Task details:
Transcribe the records below exactly.

Materials provided:
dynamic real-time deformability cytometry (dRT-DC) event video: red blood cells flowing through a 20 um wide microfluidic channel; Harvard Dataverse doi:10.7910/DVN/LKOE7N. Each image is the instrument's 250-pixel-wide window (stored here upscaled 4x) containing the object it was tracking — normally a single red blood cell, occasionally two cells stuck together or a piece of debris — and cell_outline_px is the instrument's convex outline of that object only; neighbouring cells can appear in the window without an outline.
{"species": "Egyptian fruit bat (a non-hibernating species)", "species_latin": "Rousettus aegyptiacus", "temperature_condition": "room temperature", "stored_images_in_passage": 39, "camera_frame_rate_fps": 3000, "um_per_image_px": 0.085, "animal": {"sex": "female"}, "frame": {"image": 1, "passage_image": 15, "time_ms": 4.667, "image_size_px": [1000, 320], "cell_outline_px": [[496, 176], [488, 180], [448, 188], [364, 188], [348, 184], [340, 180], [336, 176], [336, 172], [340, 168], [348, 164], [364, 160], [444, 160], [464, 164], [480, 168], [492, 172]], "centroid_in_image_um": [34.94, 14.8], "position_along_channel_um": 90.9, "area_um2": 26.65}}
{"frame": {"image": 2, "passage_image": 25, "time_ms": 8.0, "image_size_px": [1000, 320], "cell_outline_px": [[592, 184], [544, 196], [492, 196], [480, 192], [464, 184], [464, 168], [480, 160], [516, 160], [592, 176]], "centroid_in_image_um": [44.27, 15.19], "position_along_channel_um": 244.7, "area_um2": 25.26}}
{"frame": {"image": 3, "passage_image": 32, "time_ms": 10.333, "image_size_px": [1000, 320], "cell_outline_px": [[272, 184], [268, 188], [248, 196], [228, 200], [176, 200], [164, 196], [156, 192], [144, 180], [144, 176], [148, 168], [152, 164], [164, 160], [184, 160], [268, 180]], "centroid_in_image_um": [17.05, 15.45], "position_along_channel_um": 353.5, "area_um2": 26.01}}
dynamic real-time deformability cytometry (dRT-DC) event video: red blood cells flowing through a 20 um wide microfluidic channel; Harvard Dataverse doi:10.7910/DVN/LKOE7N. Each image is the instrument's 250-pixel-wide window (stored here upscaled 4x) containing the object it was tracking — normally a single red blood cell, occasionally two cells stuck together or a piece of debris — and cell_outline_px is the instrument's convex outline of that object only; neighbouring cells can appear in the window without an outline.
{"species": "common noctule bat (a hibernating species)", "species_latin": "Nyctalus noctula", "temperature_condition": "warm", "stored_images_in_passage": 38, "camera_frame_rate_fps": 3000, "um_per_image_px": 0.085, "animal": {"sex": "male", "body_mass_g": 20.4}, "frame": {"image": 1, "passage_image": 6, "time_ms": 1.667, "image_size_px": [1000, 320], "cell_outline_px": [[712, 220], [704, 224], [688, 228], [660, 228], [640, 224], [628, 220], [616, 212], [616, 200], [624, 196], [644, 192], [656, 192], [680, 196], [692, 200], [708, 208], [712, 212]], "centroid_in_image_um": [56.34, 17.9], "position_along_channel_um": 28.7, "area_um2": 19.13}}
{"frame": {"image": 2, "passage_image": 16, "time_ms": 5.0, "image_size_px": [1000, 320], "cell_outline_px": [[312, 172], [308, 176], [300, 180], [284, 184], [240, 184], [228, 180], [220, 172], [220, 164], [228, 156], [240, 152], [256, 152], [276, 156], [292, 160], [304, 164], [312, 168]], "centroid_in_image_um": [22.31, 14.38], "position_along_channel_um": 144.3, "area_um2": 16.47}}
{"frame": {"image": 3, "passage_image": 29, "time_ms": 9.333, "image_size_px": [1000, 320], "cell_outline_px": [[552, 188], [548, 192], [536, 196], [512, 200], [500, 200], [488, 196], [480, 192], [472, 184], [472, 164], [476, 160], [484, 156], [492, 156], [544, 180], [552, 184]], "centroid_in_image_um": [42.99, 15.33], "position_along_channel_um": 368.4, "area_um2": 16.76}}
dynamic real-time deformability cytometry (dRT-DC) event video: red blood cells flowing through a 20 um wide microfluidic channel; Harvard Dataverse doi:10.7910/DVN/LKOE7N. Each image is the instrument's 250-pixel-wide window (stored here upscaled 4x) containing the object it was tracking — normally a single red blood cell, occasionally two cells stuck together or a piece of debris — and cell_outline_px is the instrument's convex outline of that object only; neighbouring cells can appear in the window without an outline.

Worked answer:
dynamic real-time deformability cytometry (dRT-DC) event video: red blood cells flowing through a 20 um wide microfluidic channel; Harvard Dataverse doi:10.7910/DVN/LKOE7N. Each image is the instrument's 250-pixel-wide window (stored here upscaled 4x) containing the object it was tracking — normally a single red blood cell, occasionally two cells stuck together or a piece of debris — and cell_outline_px is the instrument's convex outline of that object only; neighbouring cells can appear in the window without an outline.
{"species": "Egyptian fruit bat (a non-hibernating species)", "species_latin": "Rousettus aegyptiacus", "temperature_condition": "room temperature", "stored_images_in_passage": 39, "camera_frame_rate_fps": 3000, "um_per_image_px": 0.085, "animal": {"sex": "female"}, "frame": {"image": 1, "passage_image": 15, "time_ms": 4.667, "image_size_px": [1000, 320], "cell_outline_px": [[496, 176], [488, 180], [448, 188], [364, 188], [348, 184], [340, 180], [336, 176], [336, 172], [340, 168], [348, 164], [364, 160], [444, 160], [464, 164], [480, 168], [492, 172]], "centroid_in_image_um": [34.94, 14.8], "position_along_channel_um": 90.9, "area_um2": 26.65}}
{"frame": {"image": 2, "passage_image": 25, "time_ms": 8.0, "image_size_px": [1000, 320], "cell_outline_px": [[592, 184], [544, 196], [492, 196], [480, 192], [464, 184], [464, 168], [480, 160], [516, 160], [592, 176]], "centroid_in_image_um": [44.27, 15.19], "position_along_channel_um": 244.7, "area_um2": 25.26}}
{"frame": {"image": 3, "passage_image": 32, "time_ms": 10.333, "image_size_px": [1000, 320], "cell_outline_px": [[272, 184], [268, 188], [248, 196], [228, 200], [176, 200], [164, 196], [156, 192], [144, 180], [144, 176], [148, 168], [152, 164], [164, 160], [184, 160], [268, 180]], "centroid_in_image_um": [17.05, 15.45], "position_along_channel_um": 353.5, "area_um2": 26.01}}
dynamic real-time deformability cytometry (dRT-DC) event video: red blood cells flowing through a 20 um wide microfluidic channel; Harvard Dataverse doi:10.7910/DVN/LKOE7N. Each image is the instrument's 250-pixel-wide window (stored here upscaled 4x) containing the object it was tracking — normally a single red blood cell, occasionally two cells stuck together or a piece of debris — and cell_outline_px is the instrument's convex outline of that object only; neighbouring cells can appear in the window without an outline.
{"species": "common noctule bat (a hibernating species)", "species_latin": "Nyctalus noctula", "temperature_condition": "warm", "stored_images_in_passage": 38, "camera_frame_rate_fps": 3000, "um_per_image_px": 0.085, "animal": {"sex": "male", "body_mass_g": 20.4}, "frame": {"image": 1, "passage_image": 6, "time_ms": 1.667, "image_size_px": [1000, 320], "cell_outline_px": [[712, 220], [704, 224], [688, 228], [660, 228], [640, 224], [628, 220], [616, 212], [616, 200], [624, 196], [644, 192], [656, 192], [680, 196], [692, 200], [708, 208], [712, 212]], "centroid_in_image_um": [56.34, 17.9], "position_along_channel_um": 28.7, "area_um2": 19.13}}
{"frame": {"image": 2, "passage_image": 16, "time_ms": 5.0, "image_size_px": [1000, 320], "cell_outline_px": [[312, 172], [308, 176], [300, 180], [284, 184], [240, 184], [228, 180], [220, 172], [220, 164], [228, 156], [240, 152], [256, 152], [276, 156], [292, 160], [304, 164], [312, 168]], "centroid_in_image_um": [22.31, 14.38], "position_along_channel_um": 144.3, "area_um2": 16.47}}
{"frame": {"image": 3, "passage_image": 29, "time_ms": 9.333, "image_size_px": [1000, 320], "cell_outline_px": [[552, 188], [548, 192], [536, 196], [512, 200], [500, 200], [488, 196], [480, 192], [472, 184], [472, 164], [476, 160], [484, 156], [492, 156], [544, 180], [552, 184]], "centroid_in_image_um": [42.99, 15.33], "position_along_channel_um": 368.4, "area_um2": 16.76}}
dynamic real-time deformability cytometry (dRT-DC) event video: red blood cells flowing through a 20 um wide microfluidic channel; Harvard Dataverse doi:10.7910/DVN/LKOE7N. Each image is the instrument's 250-pixel-wide window (stored here upscaled 4x) containing the object it was tracking — normally a single red blood cell, occasionally two cells stuck together or a piece of debris — and cell_outline_px is the instrument's convex outline of that object only; neighbouring cells can appear in the window without an outline.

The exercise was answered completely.